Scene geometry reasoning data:
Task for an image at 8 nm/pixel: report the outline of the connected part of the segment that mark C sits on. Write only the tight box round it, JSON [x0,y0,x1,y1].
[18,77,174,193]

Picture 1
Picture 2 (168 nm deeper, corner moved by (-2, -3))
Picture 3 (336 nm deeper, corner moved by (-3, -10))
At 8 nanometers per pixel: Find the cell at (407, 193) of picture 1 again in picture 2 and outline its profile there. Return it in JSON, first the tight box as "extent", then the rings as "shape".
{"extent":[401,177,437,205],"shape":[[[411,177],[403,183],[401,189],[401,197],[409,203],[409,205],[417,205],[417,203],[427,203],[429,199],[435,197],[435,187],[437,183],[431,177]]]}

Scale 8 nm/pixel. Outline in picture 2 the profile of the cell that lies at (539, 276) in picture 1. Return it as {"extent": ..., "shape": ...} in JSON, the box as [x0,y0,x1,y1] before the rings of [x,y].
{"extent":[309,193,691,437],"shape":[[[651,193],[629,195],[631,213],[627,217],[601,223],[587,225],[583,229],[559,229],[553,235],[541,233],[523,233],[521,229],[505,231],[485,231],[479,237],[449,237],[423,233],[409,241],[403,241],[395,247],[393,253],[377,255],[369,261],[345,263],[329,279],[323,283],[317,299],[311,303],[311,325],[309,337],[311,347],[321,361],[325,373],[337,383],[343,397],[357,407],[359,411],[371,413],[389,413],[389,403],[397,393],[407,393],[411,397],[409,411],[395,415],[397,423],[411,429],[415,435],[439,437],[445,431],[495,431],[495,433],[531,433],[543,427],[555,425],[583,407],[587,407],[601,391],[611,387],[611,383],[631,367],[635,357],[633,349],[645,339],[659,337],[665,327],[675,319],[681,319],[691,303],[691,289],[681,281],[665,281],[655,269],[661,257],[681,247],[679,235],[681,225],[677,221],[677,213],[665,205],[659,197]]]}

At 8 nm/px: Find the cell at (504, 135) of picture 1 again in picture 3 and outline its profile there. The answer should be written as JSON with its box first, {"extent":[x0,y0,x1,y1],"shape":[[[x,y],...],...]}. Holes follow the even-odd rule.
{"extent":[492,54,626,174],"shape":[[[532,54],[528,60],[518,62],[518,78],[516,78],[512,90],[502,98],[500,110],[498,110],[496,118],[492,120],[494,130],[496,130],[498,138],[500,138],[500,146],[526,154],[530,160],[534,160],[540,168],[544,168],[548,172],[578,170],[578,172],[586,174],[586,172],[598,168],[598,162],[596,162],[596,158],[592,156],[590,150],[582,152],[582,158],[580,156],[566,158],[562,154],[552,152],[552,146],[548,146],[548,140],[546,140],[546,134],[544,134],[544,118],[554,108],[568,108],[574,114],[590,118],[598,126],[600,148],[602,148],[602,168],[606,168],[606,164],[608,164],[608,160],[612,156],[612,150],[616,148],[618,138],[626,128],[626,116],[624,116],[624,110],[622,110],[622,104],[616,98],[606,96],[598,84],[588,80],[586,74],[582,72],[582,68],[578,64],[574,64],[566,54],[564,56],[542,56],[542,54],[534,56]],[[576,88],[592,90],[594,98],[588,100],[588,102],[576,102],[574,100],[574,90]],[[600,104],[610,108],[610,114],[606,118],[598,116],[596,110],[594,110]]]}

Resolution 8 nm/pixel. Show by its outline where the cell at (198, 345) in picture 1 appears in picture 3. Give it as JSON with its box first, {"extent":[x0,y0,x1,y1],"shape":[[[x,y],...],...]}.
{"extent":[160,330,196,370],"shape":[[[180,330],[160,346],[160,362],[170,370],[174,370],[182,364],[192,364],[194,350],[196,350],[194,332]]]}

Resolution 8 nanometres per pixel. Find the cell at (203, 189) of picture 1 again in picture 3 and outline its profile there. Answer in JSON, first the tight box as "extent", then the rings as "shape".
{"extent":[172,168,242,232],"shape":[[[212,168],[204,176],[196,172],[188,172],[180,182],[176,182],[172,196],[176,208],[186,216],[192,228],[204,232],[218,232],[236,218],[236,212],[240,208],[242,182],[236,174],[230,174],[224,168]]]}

_EXERCISE_
Where a line above holds the word "moved", copy it.

_ANSWER BELOW_
Picture 2 (168 nm deeper, corner moved by (-2, -3))
Picture 3 (336 nm deeper, corner moved by (-3, -10))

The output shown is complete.